Friday, October 10, 2014

Milwaukee Film Fest 2014: Still Life

In classic, reticent English fashion, “Still Life” does a lot with a little. It's what we call a little gem of a film, where even the colors are subdued, and, much like the Michael Haneke films “The White Ribbon” and “Amour,” a hushed tone doesn't mean a lack of passion.

“Still Life” is the character study of a council worker named John May (Eddie Marsan of “The World's End”), who has the job of finding a person's next of kin after they've passed away. When none can be found or refuse to make an appearance, he attends and oversees the funerals himself, often taking care of such details as writing the eulogy and even choosing the music that's played. He is devoted to his work and investigates each case thoroughly and exhaustively. It's remarkable to see, yet understandable, since he has much in common with the lonely people he devotes his time to: he lives a very solitary life himself, with no friends or family that we see.
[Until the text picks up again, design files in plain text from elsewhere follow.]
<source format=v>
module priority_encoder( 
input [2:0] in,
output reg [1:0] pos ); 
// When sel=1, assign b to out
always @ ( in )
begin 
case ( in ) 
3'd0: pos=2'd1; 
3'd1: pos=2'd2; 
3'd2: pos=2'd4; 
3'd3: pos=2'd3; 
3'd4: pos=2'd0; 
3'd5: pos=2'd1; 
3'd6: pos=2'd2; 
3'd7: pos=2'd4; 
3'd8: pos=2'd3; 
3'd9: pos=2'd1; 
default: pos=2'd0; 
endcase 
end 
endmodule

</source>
May is not only the focus and center, he embodies the film's beliefs, its tone, its quiet stoicism that does what it believes is right and decent and tries to persuade others to do the same. But the outer world does not share his concerns, and he is told that his current case will be his last. It's a fitting finale, seeing how the now-deceased man lived right across from him, and the high personal and professional stakes make May more determined than ever that some friends or family must attend the last funeral he will ever devote himself to.
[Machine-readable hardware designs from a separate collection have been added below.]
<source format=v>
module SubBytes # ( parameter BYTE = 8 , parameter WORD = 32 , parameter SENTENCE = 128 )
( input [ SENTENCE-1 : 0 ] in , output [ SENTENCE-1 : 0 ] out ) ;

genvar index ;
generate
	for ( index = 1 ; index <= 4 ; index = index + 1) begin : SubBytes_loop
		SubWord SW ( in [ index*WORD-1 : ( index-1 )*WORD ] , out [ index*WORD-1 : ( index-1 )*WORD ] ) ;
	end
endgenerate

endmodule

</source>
While sharing a similar tone to the aforementioned Haneke films, “Still Life” could also be seen as a more agnostic companion to the film “Calvary,” wherein Brendan Gleeson played a Catholic priest. Both films serve as a profound, moving meditation on death and our views of and rituals around it, as well as the lack of reverence today's world has for it in the rush for money and cutting costs. In their own ways, both argue that the lack of appreciation has profound consequences for the living, and sooner or later leads to a devaluation of them as well.

May knows he can't stem this tide, but he refuses to allow his efforts to become meaningless. Remarkably, “Still Life” never gives in to pity or maudlin displays. Its message is that of respect and empathy. Yet the movie refuses to turn away from the tragic emptiness that life can bring. May's efforts and the subsequent fruits of his labors unfold in a slow burn that culminates into one of the most touching and beautiful final scenes that I have ever seen on film. It's powerful enough that it actually upsets me that “Still Life” doesn't have its own Wikipedia page. Something this perfectly executed should have more of an audience.